Oleh: Wiwin Sri Rahyani*)

Pendahuluan

Peraturan pemerintah pengganti undang-undang (Perppu) merupakan salah satu jenis peraturan perundang-undangan dalam sistem norma hukum negara Republik Indonesia. Perppu dikonsepsikan sebagai suatu peraturan yang dari segi isinya seharusnya ditetapkan dalam bentuk undang-undang, tetapi karena keadaan kegentingan memaksa ditetapkan dalam bentuk peraturan pemerintah. (Jimly Ashiddiqie, Hukum Tata Negara Darurat, Edisi ke-1, 2007, hal.3.)

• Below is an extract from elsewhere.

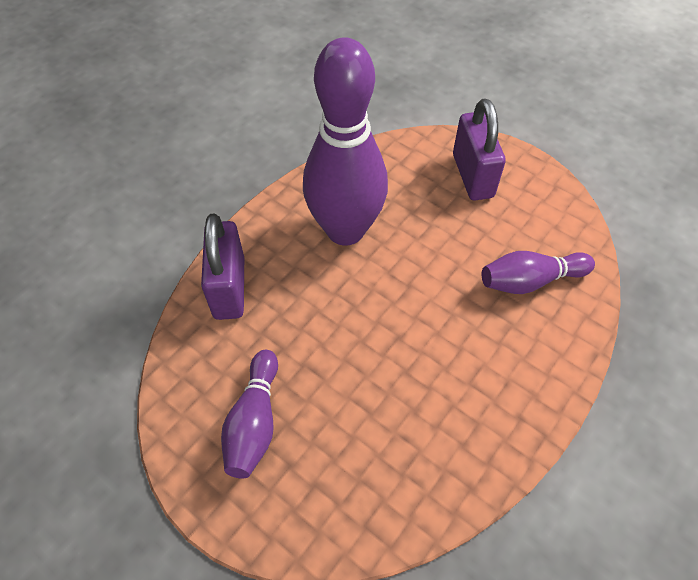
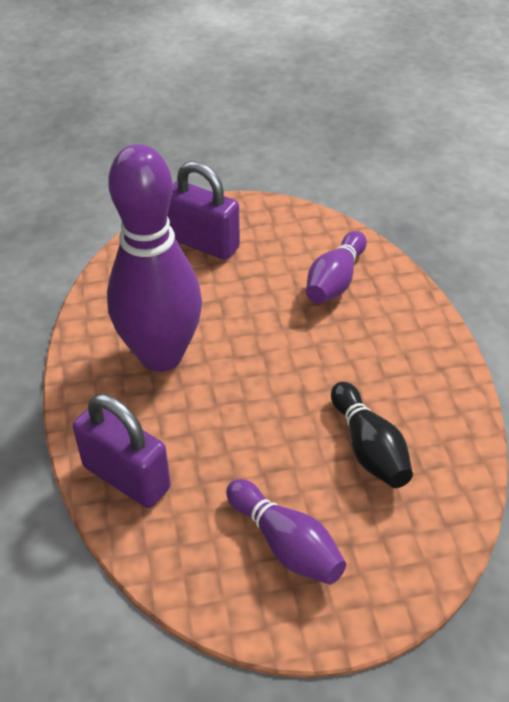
camera: 50 degrees left, 10 degrees down
(387, 419) = (368, 448): none -> black bowling pin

Undang-Undang Dasar Negara Republik Indonesia Tahun 1945 (UUD 1945) Pasal 22 Ayat (1) menyebutkan bahwa dalam hal ihwal kegentingan yang memaksa, Presiden berhak menetapkan peraturan pemerintah sebagai pengganti undang-undang. Selanjutnya dalam Pasal 1 angka 4 Undang-Undang Nomor 12 Tahun 2011 tentang Pembentukan Peraturan Perundang-undangan diberikan batasan pengertian mengenai Perppu.

Perppu adalah Peraturan Perundang-undangan yang ditetapkan oleh Presiden dalam hal ihwal kegentingan yang memaksa. Jika mengacu pada rumusan kedua pasal tersebut maka jelaslah bahwa Perppu merupakan suatu peraturan pemerintah, namun berfungsi sebagai undang-undang. Perppu itu sendiri sudah dikenal dalam Konstitusi Republik Indonesia Serikat (RIS) Tahun 1949 dan Undang-Undang Dasar Sementara (UUDS) Tahun 1950 dengan penamaaan yang berbeda yaitu menggunakan istilah undang-undang darurat.

Perppu merupakan salah satu instrumen hukum yang dapat ditetapkan oleh Presiden tanpa memerlukan keterlibatan Dewan Perwakilan Rakyat (DPR). Perppu hanya dapat ditetapkan oleh Presiden apabila persyaratan kegentingan yang memaksa itu terpenuhi. Keadaan kegentingan yang memaksa yang dimaksud di sini berbeda dan tidak boleh dicampuradukkan dengan pengertian "keadaan bahaya" sebagaimana ditentukan dalam Pasal 12 UUD 1945.

Pasal 12 tersebut menyatakan: "Presiden menyatakan keadaan bahaya. Syarat-syarat dan akibatnya keadaan bahaya ditetapkan dengan undang-undang". Kedua ketentuan dalam Pasal 12 dan Pasal 22 Ayat (1), (2), dan (3) UUD 1945 tersebut sama-sama berasal dari ketentuan asli UUD 1945, yang tidak mengalami perubahan dalam perubahan pertama sampai dengan perubahan keempat. Artinya, norma dasar yang terkandung di dalamnya tetap tidak mengalami perubahan.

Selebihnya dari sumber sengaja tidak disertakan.